■ YOUR GOAL ■
Please go through the records below and return every line holding the word "Personal".
STORED DATA START
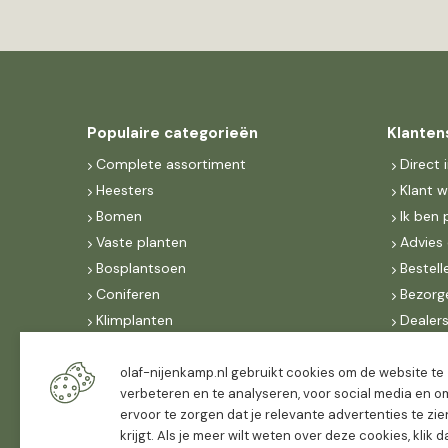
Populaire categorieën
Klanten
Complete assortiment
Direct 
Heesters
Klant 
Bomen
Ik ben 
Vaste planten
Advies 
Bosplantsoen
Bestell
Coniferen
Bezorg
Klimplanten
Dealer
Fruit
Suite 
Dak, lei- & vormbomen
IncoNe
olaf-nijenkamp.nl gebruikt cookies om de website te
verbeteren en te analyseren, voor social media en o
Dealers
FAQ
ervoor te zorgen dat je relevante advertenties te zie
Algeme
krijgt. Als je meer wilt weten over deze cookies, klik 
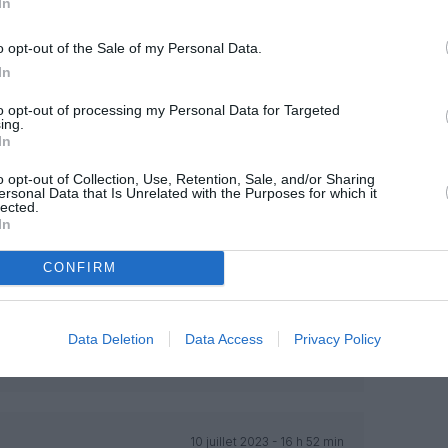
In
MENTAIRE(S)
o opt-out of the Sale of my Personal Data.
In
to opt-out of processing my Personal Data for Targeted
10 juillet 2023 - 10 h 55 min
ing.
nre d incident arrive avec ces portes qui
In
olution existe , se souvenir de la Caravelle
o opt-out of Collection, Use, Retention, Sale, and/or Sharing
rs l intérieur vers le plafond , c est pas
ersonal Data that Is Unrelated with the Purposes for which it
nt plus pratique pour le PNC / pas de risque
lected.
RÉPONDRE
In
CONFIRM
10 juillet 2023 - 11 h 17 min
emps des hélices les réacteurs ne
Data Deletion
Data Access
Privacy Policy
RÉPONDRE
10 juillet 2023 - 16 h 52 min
STORED DATA END
■ RESPONSE BELOW ■
o opt-out of the Sale of my Personal Data.
to opt-out of processing my Personal Data for Targeted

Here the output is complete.